» Provided data
++++++++++

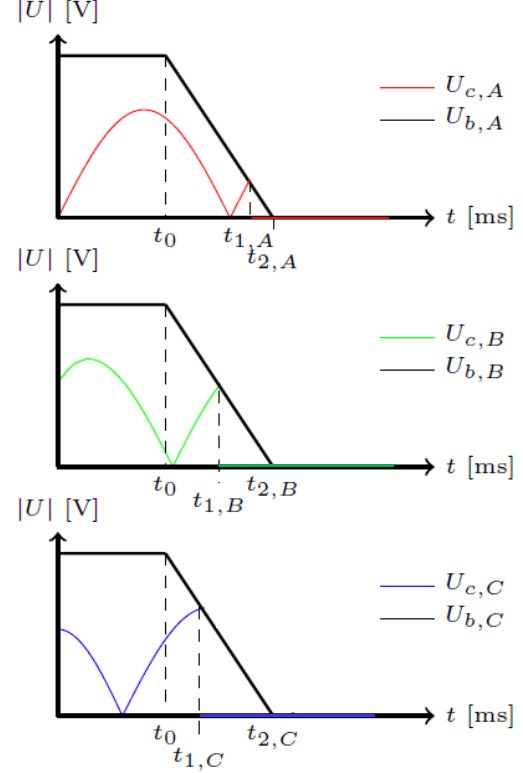
Figure 15. Schematic showing the closing of the VCB in a three phase system, where U the voltage impressed on the vacuum gap. t the first prestrike in the respective phase occurs and the contacts are closed at t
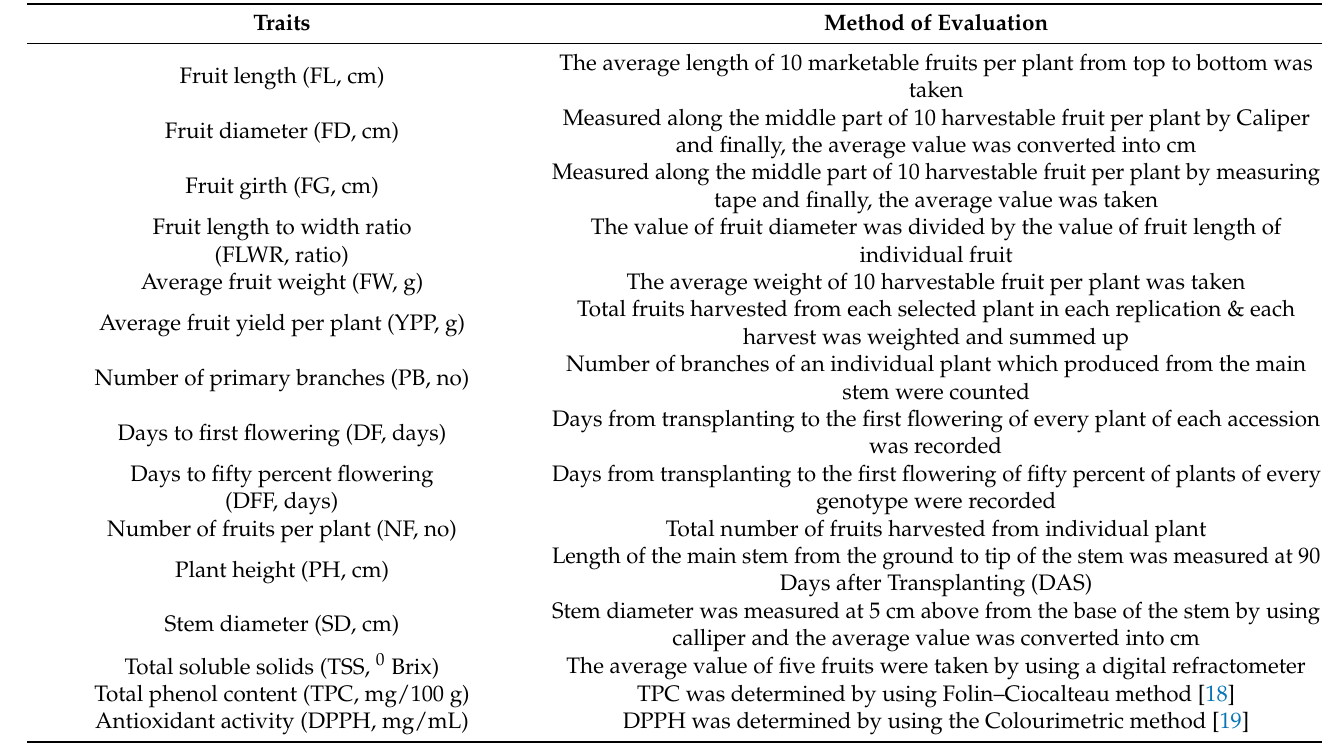
Table 2. Description of the quantitative traits measured from eggplant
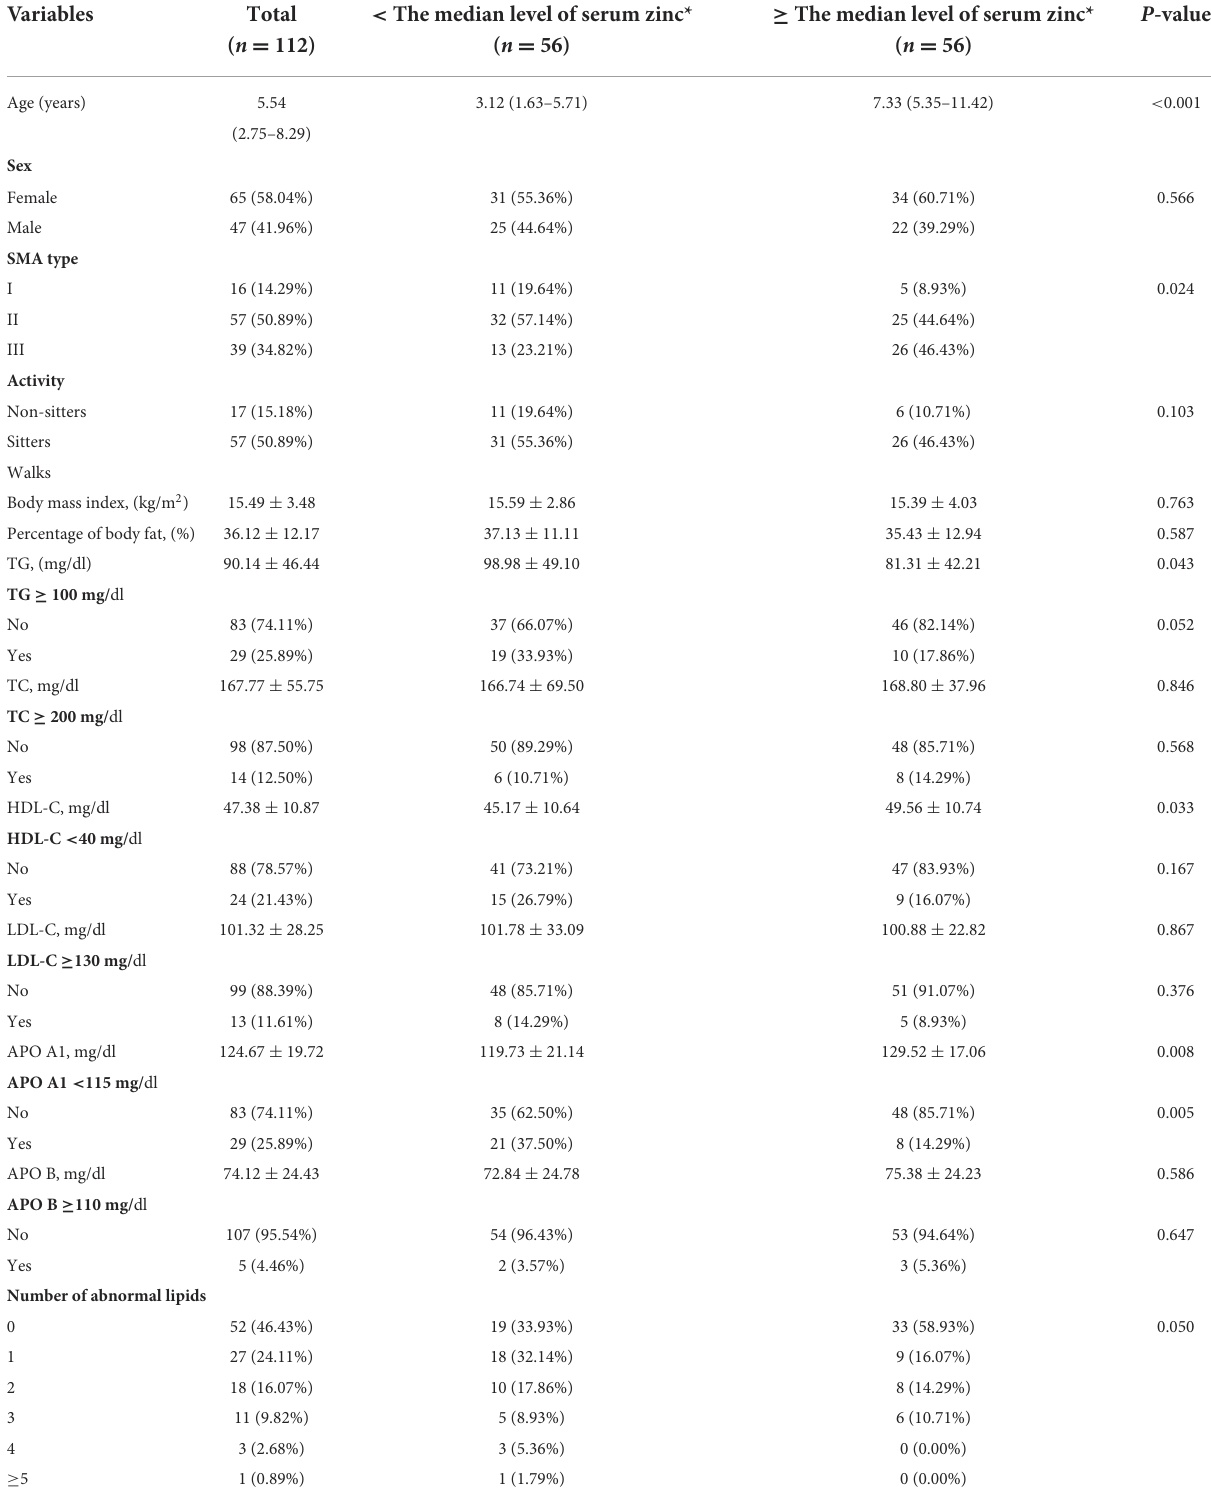
TABLE 1 Baseline characteristics of the study participants by the median level of serum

++++++++++

None of the pictures should be carried over when the data above is transcribed exactly.

» Task result
Figure 15. Schematic showing the closing of the VCB in a three phase system, where U the voltage impressed on the vacuum gap. t the first prestrike in the respective phase occurs and the contacts are closed at t
Table 2. Description of the quantitative traits measured from eggplant
TABLE 1 Baseline characteristics of the study participants by the median level of serum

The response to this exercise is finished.